Все тот же обряд спектакля повторяется каждый вечер в этом театре.
Черным провалом зияет открытая сцена с расставленными, приготовленными частями конструкций.
Но раздался условный сигнал, зашипели прожектора, и сценический мир театра Мейерхольда возобновил свое традиционное движение.
Заиграла музыка, задвигались кольцеобразные круги сцены и выдвижные площадки, и фигурки в разноцветных костюмах зашевелились на подмостках, принимая подчеркнутые гротесковые позы, время от времени выкрикивая в зрительный зал слова текста.
Единая воля Мастера царит в этом строго расчисленном, зачарованном мире. И сцена и актер подчинены здесь тем отчетливым эстетическим требованиям, тем художественным традициям, которые определил для себя Мейерхольд за свою долгую и бурную деятельность.
Здесь господствует воля одного драматурга — самого Мастера, сложными средствами стилизующего современные пьесы и приспосабливающего их материал к эстетической системе своего театра.
В театре на Старой Триумфальной — все в порядке.
Но этот зачарованный мир становится все более одиноким. Когда-то ведший за собой целый отряд новых театров, сейчас театр Мейерхольда замыкается в одиночестве. Все театры «предают» его, изменяя чистоте художественных принципов.

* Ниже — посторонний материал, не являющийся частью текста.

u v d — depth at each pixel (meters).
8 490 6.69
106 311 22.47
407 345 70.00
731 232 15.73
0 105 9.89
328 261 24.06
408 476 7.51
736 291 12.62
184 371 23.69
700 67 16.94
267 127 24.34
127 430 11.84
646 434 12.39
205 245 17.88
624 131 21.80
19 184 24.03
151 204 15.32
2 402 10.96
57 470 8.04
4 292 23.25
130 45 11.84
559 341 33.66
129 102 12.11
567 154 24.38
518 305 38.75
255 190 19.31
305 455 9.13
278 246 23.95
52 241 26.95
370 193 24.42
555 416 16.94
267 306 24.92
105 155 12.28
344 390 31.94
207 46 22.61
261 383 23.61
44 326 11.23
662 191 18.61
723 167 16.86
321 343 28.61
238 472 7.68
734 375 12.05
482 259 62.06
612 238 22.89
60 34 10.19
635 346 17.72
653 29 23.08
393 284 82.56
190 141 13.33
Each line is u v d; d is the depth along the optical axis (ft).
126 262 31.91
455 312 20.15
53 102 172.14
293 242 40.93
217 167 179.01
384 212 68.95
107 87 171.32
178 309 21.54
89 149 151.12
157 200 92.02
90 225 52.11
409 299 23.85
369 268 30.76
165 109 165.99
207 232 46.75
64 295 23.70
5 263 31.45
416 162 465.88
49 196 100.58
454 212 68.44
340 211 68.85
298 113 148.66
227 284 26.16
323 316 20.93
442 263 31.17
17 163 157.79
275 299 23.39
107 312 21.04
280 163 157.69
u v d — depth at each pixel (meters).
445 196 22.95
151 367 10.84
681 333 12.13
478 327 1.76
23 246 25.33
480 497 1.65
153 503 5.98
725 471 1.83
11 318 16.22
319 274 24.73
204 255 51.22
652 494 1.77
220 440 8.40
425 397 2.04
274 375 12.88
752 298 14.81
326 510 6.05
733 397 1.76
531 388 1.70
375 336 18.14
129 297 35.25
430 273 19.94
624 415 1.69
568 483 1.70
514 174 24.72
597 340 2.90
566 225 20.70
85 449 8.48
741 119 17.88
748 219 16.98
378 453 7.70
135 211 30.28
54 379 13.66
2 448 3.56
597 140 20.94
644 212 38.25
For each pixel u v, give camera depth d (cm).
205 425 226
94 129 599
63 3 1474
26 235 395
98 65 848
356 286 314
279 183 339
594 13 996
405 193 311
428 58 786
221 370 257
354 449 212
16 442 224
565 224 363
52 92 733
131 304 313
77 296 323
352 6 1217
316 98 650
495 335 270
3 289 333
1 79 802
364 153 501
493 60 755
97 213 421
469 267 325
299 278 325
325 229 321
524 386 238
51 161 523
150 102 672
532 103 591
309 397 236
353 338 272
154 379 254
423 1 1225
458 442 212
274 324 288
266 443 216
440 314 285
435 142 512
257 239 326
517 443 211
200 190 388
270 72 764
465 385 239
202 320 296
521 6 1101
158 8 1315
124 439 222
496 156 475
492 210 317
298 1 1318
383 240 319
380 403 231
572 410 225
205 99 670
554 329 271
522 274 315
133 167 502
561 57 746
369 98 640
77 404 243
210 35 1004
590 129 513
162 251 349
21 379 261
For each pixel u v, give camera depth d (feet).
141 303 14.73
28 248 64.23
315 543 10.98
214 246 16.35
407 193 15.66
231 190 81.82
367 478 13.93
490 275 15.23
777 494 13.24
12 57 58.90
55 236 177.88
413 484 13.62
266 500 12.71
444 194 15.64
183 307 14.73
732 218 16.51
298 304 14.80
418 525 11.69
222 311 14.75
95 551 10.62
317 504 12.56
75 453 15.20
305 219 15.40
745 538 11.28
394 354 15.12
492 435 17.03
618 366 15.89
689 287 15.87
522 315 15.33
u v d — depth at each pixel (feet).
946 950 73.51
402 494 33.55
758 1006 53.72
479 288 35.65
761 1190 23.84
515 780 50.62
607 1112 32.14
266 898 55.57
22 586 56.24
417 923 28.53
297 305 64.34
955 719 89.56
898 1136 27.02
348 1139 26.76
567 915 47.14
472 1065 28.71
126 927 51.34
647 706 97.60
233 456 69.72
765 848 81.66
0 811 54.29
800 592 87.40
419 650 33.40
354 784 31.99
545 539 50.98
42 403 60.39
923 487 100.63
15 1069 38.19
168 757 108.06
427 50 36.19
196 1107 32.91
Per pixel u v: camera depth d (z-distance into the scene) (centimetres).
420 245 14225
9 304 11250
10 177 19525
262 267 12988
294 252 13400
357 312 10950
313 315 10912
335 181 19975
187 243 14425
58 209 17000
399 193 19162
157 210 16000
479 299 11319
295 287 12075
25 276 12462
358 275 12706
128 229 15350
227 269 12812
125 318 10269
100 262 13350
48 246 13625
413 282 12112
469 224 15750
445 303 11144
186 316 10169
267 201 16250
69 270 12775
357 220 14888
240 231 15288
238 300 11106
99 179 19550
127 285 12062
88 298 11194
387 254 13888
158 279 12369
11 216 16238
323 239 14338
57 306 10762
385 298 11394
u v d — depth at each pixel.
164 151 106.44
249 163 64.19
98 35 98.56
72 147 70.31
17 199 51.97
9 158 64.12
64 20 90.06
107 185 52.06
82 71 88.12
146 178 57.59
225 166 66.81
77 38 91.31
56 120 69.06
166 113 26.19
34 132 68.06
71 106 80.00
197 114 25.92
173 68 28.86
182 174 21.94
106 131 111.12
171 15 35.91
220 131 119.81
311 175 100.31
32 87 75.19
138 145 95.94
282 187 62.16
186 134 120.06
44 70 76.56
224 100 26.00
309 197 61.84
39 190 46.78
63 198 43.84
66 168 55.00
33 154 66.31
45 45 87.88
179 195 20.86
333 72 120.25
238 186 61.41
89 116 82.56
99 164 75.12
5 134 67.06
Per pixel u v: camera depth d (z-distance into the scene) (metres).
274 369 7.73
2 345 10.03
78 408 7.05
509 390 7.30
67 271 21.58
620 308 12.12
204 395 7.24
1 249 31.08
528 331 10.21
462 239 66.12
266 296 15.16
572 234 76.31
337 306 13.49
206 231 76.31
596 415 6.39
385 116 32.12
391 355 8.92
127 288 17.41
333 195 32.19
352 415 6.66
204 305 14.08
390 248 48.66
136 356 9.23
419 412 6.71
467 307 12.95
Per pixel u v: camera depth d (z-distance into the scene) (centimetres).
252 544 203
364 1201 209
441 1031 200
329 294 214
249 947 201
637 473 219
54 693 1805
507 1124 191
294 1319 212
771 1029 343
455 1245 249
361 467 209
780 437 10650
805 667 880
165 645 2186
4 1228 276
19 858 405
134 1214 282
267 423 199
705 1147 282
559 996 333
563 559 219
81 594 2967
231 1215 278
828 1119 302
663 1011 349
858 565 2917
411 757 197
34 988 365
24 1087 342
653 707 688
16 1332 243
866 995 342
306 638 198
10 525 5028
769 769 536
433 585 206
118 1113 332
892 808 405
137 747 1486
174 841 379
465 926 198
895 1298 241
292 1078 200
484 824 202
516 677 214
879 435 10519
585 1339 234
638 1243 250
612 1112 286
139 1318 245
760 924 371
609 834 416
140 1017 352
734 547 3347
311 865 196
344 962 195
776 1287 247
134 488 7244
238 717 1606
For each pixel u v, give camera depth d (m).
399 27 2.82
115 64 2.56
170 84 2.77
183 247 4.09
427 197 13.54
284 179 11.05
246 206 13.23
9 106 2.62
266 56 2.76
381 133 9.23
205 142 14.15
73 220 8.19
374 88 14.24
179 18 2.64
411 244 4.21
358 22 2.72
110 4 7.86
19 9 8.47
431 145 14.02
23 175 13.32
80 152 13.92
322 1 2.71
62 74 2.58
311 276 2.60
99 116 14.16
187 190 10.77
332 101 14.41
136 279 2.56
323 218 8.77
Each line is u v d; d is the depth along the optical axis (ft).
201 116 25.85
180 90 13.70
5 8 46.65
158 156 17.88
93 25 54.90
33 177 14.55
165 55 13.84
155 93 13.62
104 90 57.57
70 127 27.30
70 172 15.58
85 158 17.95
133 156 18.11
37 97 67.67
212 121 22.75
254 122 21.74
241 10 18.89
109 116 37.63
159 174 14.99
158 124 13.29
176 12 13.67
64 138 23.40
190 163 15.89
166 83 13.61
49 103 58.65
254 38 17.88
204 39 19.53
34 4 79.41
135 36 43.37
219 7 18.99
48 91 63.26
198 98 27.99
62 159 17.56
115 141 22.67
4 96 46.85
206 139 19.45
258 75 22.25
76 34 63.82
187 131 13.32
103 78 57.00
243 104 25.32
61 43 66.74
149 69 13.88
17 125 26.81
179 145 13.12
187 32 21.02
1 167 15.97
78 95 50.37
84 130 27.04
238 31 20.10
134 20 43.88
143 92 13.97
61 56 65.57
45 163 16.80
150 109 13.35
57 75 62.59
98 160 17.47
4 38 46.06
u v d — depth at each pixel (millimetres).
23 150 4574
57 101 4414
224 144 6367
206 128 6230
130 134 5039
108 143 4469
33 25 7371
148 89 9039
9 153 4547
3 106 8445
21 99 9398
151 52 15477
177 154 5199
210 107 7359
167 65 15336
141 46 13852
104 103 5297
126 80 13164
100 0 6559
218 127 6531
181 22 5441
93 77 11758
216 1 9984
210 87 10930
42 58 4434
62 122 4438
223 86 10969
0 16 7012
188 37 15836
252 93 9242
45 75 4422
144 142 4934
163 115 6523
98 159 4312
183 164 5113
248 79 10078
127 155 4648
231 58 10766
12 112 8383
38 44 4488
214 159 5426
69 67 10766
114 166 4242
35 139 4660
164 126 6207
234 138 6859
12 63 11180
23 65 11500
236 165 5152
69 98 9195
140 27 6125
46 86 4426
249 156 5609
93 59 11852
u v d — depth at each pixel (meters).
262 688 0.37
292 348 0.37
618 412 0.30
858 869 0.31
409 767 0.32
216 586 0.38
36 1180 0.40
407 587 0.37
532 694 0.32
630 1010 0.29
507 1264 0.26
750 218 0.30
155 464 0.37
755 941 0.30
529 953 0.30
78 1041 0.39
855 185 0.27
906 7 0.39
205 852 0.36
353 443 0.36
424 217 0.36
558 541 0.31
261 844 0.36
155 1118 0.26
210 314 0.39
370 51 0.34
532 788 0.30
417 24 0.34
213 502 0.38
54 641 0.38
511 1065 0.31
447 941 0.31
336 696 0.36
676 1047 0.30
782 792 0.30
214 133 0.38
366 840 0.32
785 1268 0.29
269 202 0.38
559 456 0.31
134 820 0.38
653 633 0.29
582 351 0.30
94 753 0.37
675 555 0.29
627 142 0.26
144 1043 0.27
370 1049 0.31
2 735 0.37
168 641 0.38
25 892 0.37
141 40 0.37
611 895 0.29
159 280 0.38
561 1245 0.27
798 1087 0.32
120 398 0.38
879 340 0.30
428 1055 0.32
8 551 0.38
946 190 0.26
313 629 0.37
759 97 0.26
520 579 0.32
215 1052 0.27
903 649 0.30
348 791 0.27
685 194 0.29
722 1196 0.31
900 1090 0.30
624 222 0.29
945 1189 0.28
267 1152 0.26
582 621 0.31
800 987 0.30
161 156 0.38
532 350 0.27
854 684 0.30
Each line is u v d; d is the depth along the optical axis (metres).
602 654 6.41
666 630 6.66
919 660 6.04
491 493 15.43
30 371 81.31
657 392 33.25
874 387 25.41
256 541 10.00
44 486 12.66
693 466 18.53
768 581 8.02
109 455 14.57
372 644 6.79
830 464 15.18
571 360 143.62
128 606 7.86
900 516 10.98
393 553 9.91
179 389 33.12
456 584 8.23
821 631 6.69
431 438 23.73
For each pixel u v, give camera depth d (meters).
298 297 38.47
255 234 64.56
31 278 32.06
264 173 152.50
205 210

Театр Революции, так много взявший в свое время от Мейерхольда, видевший в своих степах такие блестящие мейерхольдовские постановки, как «Озеро Люль» и «Доходное место», — этот театр перешел в руки ненавистных «бытовиков», эклектиков, потерял былую цельность своего художественного лица, воспринял многое от других, чуждых театральных стилей.
Театр Пролеткульта давно проделал приблизительно тот же путь, перейдя от эйзенштейновских эксцентриад в духе Мейерхольда к революционно-бытовым «Власти» и «Малиновому варенью».
И Ленинградский Трам, не успев родиться из лона мейерхольдовской системы, поспешил отмежеваться от своего учителя. Правда, стилизация и маска тоже властвуют в этом театре, но в большой мере эти приемы даны уже в деградации. Стилизованные куски смешаны в спектаклях Трама с чисто бытовыми моментами, с обрядностью молодежных игр, вырастающей уже из нового быта.
Самодеятельный театр, так долго тесно связанный с театром Мейерхольда, тоже пошел по иным путям, вбирая в себя элементы различных театральных стилей.
Процесс радикальной перестройки законченных театральных систем идет ускоренным темпом. Этому процессу должен будет подчиниться и театр Мейерхольда. Сегодня он еще сохраняет стройность и цельность своего механизма. Завтра его целостная система будет разбита и пойдет в общий котел строительного материала нового, социалистического театра.
Историческое значение театра Мейерхольда в развитии революционного театра велико. В ту пору, когда этот театр поднял знамя «Театрального Октября», революция имела перед собой сомкнутый фронт старого консервативного театра, отстаивавшего неизменяемость и неприкосновенность своего искусства, его полную непричастность к политическим бурям революции. В эту пору признание политической программы пролетарской революции, обращение к искусству открытой агитационной направленности, публичное отречение от прошлого, было само по себе революционным актом, взрывавшим плотный массив консервативного профессионального театра.
В тех условиях даже поверхностная лозунговая политическая агитация с театральных подмостков являлась крупным общественным событием, решительным шагом на путях овладения аппаратом старого театра. Политический лозунг, данный хотя бы на плакате или на световом экране во время спектакля, разбивал крепостные укрепления так называемого «святого искусства».
Не менее важным было и то упрощение театрального искусства, о котором мы говорили в первых главах этой работы. Театр Мейерхольда в то время дал в руки рабочего класса — в лице рабочих-кружковцев, первых театральных работников из рабочей молодежи — простой, легкий рецепт агитационного спектакля. Впоследствии этот «рецепт» усложнился, но он дал толчок в овладении начатками театрального ремесла.